| Task statement |
Return each line of the listing that contains the string "known".

| Input records |

━━━━

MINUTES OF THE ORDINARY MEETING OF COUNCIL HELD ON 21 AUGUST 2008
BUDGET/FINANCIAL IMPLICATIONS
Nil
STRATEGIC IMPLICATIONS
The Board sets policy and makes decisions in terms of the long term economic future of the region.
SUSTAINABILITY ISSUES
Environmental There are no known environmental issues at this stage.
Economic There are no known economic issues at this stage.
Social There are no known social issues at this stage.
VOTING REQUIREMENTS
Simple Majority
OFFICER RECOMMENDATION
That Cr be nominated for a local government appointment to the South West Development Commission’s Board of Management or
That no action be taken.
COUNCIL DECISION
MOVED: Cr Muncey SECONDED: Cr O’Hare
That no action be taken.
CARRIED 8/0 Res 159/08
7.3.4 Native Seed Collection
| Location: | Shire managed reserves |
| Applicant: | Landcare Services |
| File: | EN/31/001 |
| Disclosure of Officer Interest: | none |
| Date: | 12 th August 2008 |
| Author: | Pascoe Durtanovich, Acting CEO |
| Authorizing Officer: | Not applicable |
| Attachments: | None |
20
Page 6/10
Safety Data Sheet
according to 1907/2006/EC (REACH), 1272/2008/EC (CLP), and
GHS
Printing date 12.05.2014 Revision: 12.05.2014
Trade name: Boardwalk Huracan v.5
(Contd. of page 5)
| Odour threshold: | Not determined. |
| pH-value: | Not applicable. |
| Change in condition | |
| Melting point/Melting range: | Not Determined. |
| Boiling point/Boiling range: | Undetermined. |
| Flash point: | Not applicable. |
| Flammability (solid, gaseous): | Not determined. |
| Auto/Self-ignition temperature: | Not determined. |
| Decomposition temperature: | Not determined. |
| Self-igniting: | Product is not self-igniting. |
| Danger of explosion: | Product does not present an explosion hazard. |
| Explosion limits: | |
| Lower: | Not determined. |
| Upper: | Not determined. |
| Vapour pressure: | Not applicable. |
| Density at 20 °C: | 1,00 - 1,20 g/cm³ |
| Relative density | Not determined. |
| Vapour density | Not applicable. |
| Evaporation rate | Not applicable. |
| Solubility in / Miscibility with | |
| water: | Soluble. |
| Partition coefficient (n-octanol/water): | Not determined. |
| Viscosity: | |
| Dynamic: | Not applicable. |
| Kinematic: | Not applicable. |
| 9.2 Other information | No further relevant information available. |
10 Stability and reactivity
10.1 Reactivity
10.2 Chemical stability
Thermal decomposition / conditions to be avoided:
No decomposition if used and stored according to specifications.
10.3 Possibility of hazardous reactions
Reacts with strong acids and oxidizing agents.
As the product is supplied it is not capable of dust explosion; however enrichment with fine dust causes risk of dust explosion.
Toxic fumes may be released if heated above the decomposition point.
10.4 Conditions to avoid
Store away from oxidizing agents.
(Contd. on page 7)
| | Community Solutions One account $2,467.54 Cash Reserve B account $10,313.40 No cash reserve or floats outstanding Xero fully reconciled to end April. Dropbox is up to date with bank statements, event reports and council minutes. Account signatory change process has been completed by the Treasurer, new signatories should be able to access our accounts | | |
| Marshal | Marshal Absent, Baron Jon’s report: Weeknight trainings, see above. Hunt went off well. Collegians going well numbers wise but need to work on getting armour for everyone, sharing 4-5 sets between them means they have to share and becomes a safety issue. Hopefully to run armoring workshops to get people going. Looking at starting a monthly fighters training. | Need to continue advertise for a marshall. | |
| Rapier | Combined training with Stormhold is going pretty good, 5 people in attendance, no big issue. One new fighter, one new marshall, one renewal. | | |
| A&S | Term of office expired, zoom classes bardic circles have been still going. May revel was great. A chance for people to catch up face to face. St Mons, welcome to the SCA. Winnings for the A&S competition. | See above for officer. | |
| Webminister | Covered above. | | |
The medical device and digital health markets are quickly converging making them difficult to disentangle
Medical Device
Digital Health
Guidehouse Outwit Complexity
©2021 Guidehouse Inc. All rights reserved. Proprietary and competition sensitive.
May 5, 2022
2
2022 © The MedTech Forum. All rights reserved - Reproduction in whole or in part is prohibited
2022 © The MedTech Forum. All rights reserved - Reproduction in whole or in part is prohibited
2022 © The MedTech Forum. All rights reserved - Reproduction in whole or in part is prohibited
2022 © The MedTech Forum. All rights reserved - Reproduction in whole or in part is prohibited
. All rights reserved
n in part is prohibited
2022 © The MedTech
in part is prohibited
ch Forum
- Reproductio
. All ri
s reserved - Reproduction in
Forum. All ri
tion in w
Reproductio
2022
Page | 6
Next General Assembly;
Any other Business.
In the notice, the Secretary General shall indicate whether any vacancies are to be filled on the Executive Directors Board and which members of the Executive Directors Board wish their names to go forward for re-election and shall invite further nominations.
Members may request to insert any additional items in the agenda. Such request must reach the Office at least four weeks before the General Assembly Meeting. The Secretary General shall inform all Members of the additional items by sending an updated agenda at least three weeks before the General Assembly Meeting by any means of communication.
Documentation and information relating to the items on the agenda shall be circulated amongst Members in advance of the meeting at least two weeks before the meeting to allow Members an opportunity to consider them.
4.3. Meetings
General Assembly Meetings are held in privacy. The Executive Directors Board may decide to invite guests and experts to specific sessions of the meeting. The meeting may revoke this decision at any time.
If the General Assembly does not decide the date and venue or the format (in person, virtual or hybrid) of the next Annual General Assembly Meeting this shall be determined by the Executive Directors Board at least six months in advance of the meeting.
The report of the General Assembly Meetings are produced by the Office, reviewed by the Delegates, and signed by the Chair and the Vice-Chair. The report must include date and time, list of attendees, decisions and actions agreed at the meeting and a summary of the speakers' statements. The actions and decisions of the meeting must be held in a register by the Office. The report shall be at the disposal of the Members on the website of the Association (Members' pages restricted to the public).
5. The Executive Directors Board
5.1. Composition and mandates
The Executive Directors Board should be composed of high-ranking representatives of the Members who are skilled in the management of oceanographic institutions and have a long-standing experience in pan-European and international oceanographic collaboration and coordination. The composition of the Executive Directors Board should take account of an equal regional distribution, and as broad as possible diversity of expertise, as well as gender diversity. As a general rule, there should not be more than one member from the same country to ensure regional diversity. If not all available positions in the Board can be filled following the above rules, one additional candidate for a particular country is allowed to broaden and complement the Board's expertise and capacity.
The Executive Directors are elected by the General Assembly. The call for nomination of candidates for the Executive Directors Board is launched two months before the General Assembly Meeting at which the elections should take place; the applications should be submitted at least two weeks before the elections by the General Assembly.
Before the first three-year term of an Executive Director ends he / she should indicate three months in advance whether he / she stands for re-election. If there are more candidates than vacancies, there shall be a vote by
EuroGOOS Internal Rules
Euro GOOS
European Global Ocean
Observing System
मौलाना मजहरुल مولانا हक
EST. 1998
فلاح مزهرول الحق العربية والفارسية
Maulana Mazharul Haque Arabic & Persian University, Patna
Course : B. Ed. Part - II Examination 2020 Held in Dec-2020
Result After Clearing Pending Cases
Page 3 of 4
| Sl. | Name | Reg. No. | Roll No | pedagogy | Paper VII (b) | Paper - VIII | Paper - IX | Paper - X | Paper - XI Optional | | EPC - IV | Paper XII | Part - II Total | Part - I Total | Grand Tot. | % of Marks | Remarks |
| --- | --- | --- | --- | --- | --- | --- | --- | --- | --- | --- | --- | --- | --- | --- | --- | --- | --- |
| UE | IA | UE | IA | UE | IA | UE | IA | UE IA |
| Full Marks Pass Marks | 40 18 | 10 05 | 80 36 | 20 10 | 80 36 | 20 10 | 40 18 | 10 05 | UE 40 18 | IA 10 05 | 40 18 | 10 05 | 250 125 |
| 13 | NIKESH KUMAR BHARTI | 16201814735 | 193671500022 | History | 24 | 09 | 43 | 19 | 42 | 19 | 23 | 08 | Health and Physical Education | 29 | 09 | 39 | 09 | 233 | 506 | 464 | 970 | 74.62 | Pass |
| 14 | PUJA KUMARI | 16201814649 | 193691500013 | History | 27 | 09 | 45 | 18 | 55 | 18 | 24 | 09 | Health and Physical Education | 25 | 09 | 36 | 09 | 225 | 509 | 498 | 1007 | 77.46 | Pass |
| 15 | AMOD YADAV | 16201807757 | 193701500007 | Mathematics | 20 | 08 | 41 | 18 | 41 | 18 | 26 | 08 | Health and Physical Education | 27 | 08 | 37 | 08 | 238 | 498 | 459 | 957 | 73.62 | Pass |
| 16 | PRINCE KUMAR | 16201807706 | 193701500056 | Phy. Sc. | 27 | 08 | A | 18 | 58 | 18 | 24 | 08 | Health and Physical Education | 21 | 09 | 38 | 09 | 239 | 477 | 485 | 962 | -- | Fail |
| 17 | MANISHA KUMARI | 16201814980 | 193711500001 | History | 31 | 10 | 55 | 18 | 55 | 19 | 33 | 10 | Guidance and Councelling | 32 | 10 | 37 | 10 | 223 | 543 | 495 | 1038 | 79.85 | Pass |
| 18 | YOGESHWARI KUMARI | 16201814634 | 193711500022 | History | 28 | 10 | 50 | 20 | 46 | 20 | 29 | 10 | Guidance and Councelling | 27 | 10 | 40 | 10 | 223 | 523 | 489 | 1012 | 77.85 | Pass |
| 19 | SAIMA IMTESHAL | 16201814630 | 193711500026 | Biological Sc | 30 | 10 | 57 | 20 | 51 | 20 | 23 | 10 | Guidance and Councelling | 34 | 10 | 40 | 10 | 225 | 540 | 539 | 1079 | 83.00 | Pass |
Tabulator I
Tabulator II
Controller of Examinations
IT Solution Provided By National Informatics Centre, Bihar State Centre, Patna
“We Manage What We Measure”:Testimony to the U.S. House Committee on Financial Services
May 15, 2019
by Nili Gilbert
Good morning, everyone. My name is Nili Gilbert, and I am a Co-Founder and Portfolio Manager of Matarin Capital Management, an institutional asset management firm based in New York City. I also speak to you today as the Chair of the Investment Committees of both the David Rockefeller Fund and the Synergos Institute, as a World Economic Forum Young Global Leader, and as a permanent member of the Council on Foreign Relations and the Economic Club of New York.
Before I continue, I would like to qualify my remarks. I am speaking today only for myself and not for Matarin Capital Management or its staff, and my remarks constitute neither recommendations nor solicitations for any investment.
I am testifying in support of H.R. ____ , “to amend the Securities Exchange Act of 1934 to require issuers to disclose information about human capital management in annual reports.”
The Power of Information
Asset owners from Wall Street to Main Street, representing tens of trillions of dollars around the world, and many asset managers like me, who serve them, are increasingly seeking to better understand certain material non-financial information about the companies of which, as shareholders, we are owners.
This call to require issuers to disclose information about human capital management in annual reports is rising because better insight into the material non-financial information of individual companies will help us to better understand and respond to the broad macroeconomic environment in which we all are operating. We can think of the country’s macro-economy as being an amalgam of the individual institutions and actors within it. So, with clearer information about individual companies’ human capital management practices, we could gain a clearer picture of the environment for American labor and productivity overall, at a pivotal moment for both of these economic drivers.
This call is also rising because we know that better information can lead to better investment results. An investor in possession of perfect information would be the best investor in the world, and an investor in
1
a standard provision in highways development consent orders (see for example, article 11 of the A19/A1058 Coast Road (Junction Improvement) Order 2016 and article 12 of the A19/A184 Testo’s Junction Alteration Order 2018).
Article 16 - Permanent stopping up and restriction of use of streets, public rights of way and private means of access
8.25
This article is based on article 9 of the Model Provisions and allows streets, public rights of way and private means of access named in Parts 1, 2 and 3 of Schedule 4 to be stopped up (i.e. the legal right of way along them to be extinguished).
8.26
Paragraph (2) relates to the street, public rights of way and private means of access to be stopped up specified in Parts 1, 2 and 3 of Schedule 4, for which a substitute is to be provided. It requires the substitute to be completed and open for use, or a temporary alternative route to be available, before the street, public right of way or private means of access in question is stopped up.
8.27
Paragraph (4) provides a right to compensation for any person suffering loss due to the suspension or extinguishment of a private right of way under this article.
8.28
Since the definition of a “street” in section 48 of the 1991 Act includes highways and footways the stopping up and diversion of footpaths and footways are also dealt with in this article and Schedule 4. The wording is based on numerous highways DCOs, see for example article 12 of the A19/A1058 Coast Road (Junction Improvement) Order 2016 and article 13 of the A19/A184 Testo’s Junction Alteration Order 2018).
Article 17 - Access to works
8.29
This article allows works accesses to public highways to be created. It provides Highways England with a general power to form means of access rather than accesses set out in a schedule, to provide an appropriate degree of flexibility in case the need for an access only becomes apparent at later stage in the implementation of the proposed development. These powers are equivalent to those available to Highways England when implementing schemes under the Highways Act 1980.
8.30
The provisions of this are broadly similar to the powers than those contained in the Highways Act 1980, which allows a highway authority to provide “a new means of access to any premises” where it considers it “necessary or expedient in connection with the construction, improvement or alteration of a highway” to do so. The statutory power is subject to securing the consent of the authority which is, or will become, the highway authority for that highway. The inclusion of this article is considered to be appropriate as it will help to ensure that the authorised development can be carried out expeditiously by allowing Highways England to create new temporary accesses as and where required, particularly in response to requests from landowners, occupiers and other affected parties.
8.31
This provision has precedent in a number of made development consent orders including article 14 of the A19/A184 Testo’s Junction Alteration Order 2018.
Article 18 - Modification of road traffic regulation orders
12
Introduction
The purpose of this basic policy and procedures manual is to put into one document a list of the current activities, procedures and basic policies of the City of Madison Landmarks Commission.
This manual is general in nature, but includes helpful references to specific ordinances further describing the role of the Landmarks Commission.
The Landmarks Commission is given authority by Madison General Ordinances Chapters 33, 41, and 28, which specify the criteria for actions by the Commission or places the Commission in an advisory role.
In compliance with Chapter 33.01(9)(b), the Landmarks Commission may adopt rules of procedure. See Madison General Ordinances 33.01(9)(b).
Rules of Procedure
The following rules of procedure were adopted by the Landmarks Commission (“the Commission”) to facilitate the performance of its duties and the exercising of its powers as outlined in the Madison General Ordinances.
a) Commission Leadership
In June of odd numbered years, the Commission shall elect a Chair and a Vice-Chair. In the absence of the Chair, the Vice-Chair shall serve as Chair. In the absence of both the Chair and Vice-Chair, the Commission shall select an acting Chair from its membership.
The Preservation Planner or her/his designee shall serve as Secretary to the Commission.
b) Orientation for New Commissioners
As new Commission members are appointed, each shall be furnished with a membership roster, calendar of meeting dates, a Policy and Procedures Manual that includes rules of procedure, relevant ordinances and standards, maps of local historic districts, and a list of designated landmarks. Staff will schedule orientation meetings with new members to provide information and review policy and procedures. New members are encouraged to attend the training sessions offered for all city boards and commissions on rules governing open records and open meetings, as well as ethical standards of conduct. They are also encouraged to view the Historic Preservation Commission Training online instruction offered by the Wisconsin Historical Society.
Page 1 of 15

━━━━

| Exercise answer |
Environmental There are no known environmental issues at this stage.
Economic There are no known economic issues at this stage.
Social There are no known social issues at this stage.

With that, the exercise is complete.